###### CellLine

lamindb provides access to the following public CellLine ontologies
through bionty:

1. Cellosaurus

2. Cell Line Ontology

Here we show how to access and search CellLine ontologies to
standardize new data.

 import bionty as bt
 import pandas as pd

##### PublicOntology objects

Let us create a public ontology accessor with ".public" method, which
chooses a default public ontology source from "Source". It's a
PublicOntology object, which you can think about as a public registry:

 celllines = bt.CellLine.public(organism="all")
 celllines

As for registries, you can export the ontology as a "DataFrame":

 df = celllines.to_dataframe()
 df.head()

Unlike registries, you can also export it as a Pronto object via
"public.ontology".

##### Look up terms

As for registries, terms can be looked up with auto-complete:

 lookup = celllines.lookup()

The "." accessor provides normalized terms (lower case, only contains
alphanumeric characters and underscores):

 lookup.hek293

To look up the exact original strings, convert the lookup object to
dict and use the "[]" accessor:

 lookup_dict = lookup.dict()
 lookup_dict["HEK293"]

By default, the "name" field is used to generate lookup keys. You can
specify another field to look up:

 lookup = celllines.lookup(celllines.ontology_id)

 lookup.cvcl_0045

##### Search terms

Search behaves in the same way as it does for registries:

 celllines.search("hek293").head(3)

By default, search also covers synonyms and all other fields
containing strings:

 celllines.search("Human Embryonic Kidney 293").head(3)

Search specific field (by default, search is done on all fields
containing strings):

 celllines.search(
 "suspension cell line",
 field=celllines.description,
 ).head()

____

WHAT THE TASK REQUIRES:
Reproduce the part of the CellLine guide that opens with the words containing "lookup.hek293" and closes with "lookup = celllines.lookup(celllines.ontology_id)". These entries were drawn from a source separate from the CellLine guide.

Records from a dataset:
____

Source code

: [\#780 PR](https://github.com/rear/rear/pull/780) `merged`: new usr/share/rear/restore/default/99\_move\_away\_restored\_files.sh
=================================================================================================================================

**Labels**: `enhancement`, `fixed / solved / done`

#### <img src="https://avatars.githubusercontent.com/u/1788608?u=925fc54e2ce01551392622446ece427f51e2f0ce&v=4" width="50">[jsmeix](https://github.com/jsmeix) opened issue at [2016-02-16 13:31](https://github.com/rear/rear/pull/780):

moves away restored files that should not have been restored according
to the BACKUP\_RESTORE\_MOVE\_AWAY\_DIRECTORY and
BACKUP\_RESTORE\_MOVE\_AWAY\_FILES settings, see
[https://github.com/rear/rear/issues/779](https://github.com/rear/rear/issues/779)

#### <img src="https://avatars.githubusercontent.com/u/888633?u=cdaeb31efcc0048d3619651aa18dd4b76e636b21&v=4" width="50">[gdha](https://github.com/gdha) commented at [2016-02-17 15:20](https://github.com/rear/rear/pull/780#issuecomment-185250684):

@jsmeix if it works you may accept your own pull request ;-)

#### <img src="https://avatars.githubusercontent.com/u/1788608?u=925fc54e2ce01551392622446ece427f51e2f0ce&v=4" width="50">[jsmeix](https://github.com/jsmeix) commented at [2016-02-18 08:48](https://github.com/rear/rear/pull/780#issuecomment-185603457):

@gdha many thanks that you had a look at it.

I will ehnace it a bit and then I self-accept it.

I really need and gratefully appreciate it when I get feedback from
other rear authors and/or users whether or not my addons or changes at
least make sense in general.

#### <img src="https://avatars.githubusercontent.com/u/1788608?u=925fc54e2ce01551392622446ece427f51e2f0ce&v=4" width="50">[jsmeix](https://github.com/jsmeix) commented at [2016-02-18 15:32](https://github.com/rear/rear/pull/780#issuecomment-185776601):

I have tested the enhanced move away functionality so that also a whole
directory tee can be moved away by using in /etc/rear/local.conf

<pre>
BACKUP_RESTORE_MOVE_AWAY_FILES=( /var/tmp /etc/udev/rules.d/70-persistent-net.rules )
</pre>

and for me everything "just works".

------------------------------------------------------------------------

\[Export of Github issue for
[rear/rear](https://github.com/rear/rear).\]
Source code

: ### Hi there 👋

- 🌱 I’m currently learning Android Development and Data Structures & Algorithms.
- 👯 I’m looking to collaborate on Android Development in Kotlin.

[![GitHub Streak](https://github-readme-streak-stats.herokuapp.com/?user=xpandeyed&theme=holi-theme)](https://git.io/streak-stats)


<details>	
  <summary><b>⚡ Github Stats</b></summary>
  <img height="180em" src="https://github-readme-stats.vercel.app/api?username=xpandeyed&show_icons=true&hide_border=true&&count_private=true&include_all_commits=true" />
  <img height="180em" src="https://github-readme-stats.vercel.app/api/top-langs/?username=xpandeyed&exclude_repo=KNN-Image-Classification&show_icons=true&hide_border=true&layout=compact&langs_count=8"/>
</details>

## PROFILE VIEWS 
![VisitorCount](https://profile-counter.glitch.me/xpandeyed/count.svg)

____

ANSWER:
lookup.hek293

To look up the exact original strings, convert the lookup object to
dict and use the "[]" accessor:

 lookup_dict = lookup.dict()
 lookup_dict["HEK293"]

By default, the "name" field is used to generate lookup keys. You can
specify another field to look up:

 lookup = celllines.lookup(celllines.ontology_id)